▸ **INPUT DATA**:
*-*-*

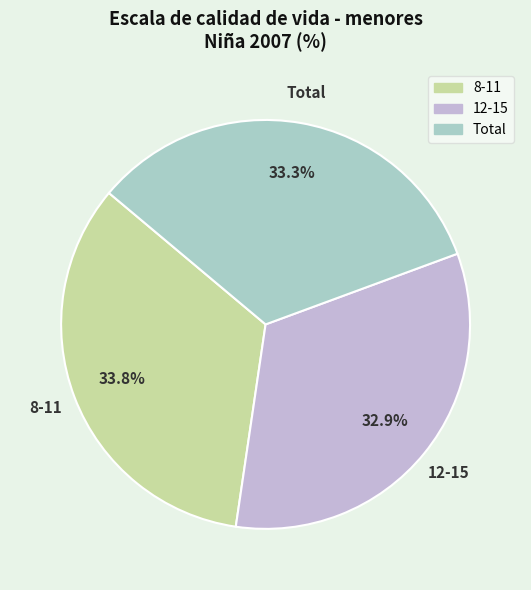

Which category has the biggest portion of the pie?

8-11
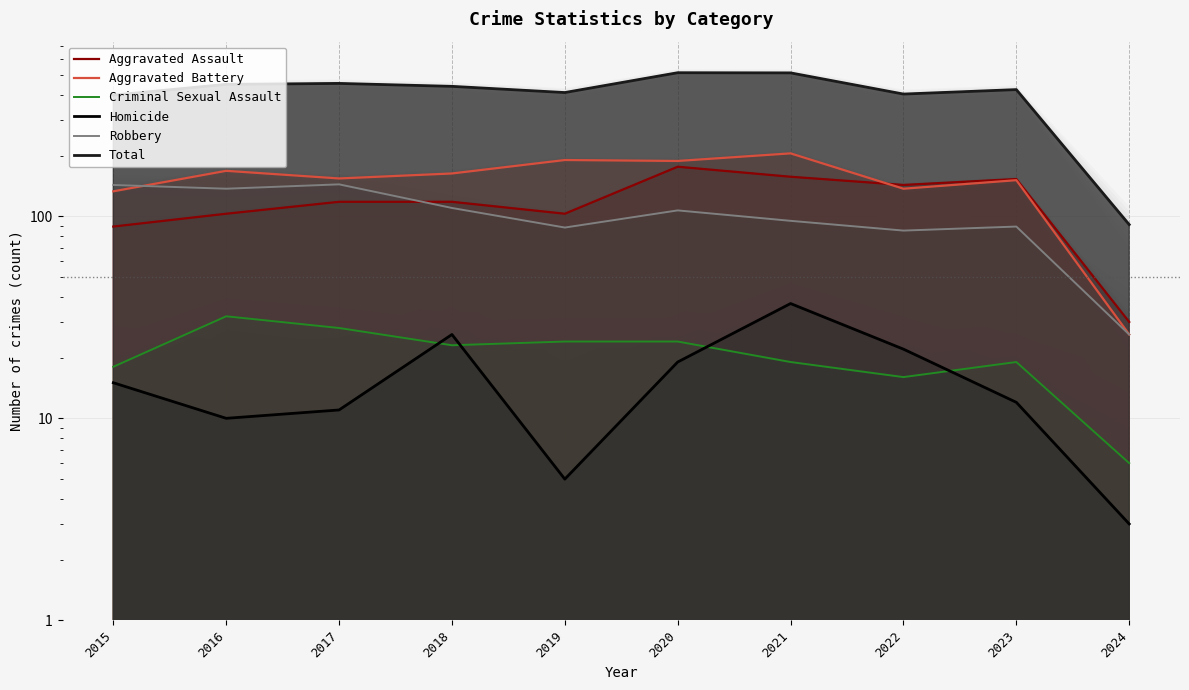

How many data points does each series have?

10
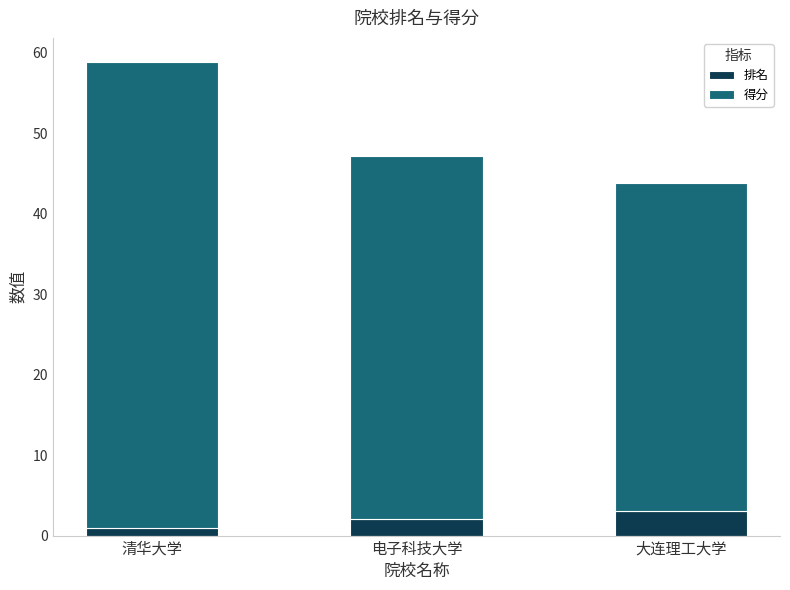

What is the sum of all 排名 values?

6.0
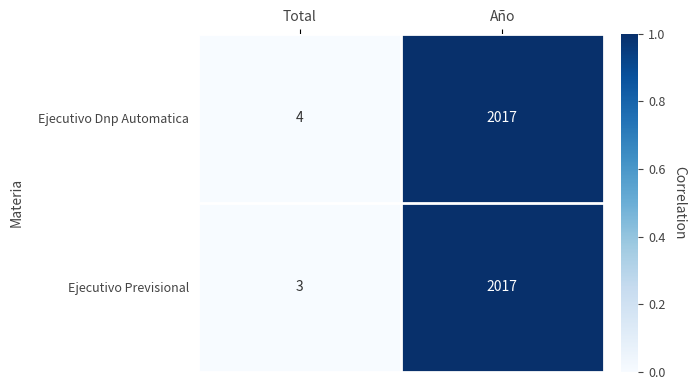

Between Total and Año, which series saw the biggest shift?

Ejecutivo Previsional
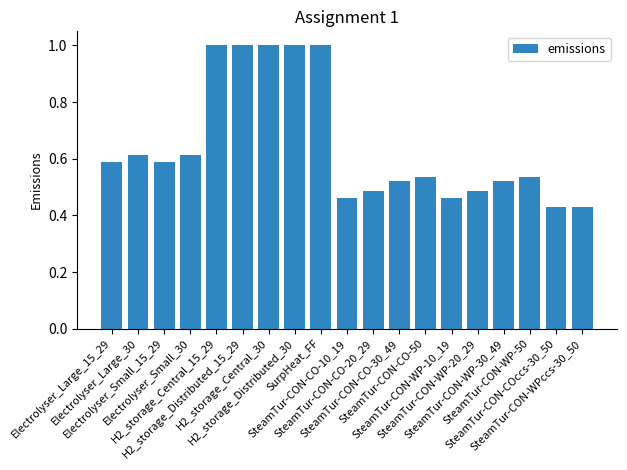

What is the maximum value shown in the chart?

1.0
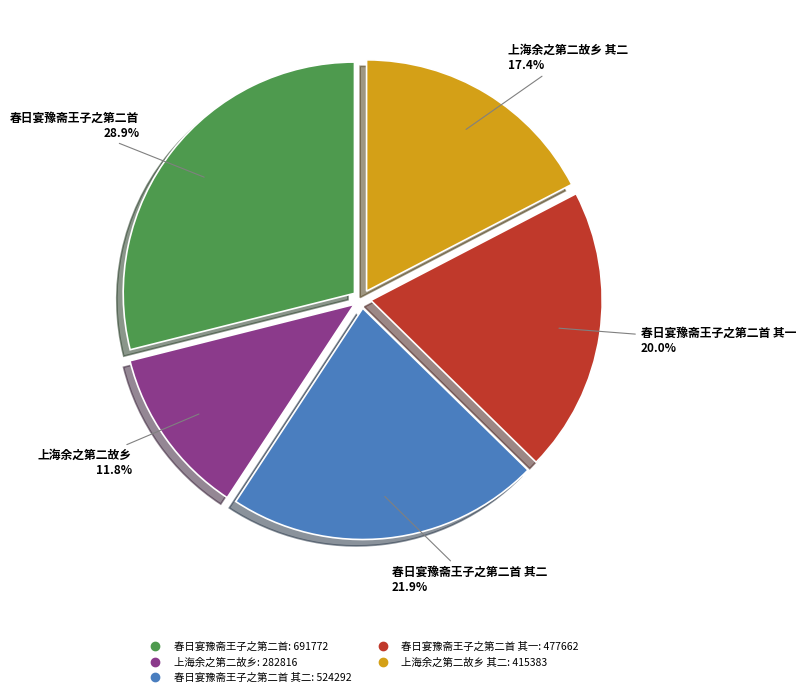

Does any single category account for the majority?

No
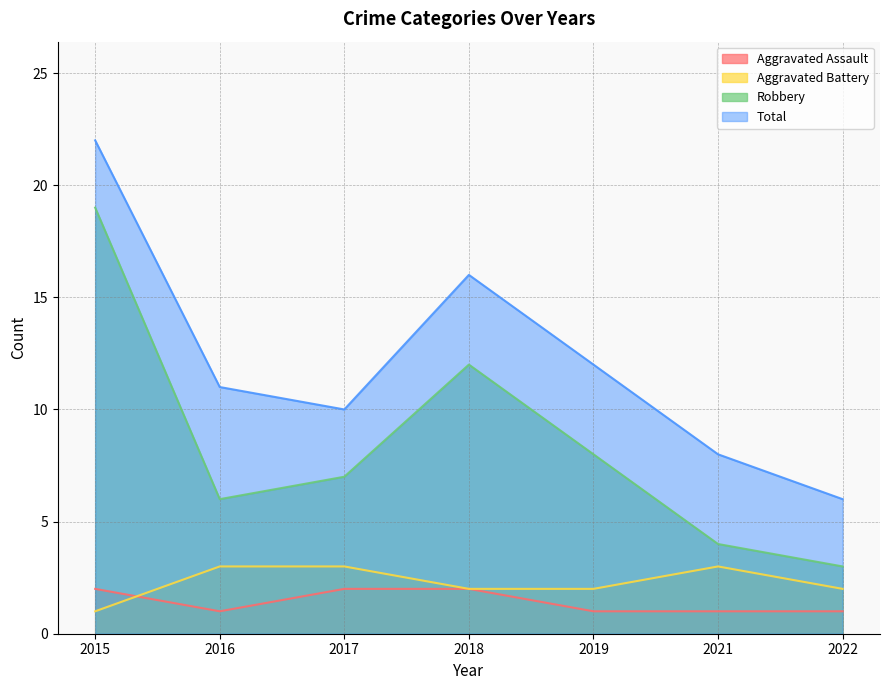

Does the chart display data point markers on the line(s)?

No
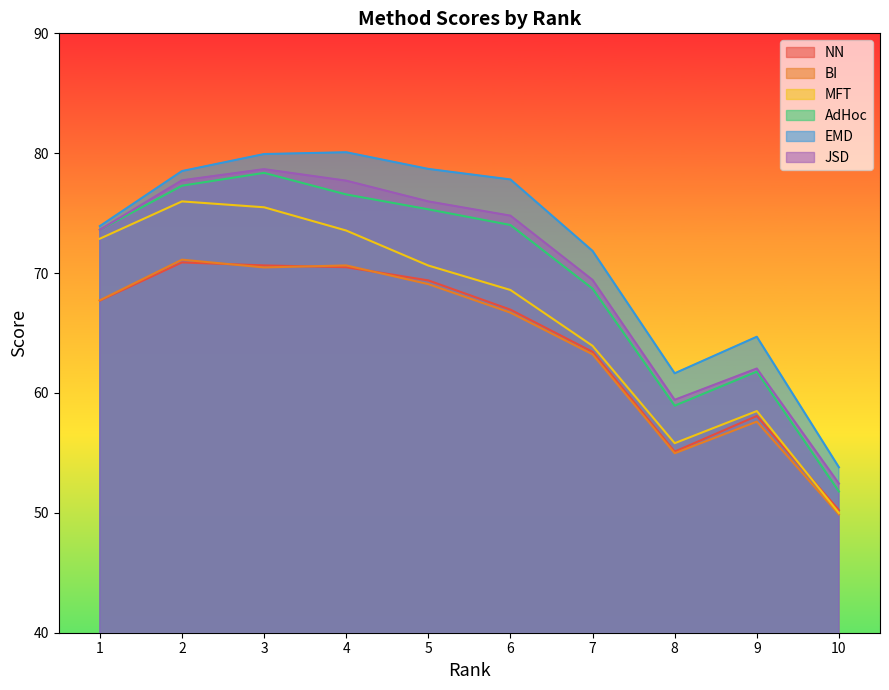

At which category is the sum across all series the highest?

3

*-*-*

▸ **DIRECTIONS**: Could you render the lines from the one containing "Does any single" through the end of the records, inclusive, as a JSON list of strings with one string per line, skipping blank lines and leaving out the pictures?

▸ **ANSWER TO THIS EXERCISE**:
[
  "Does any single category account for the majority?",
  "No",
  "Does the chart display data point markers on the line(s)?",
  "No",
  "At which category is the sum across all series the highest?",
  "3"
]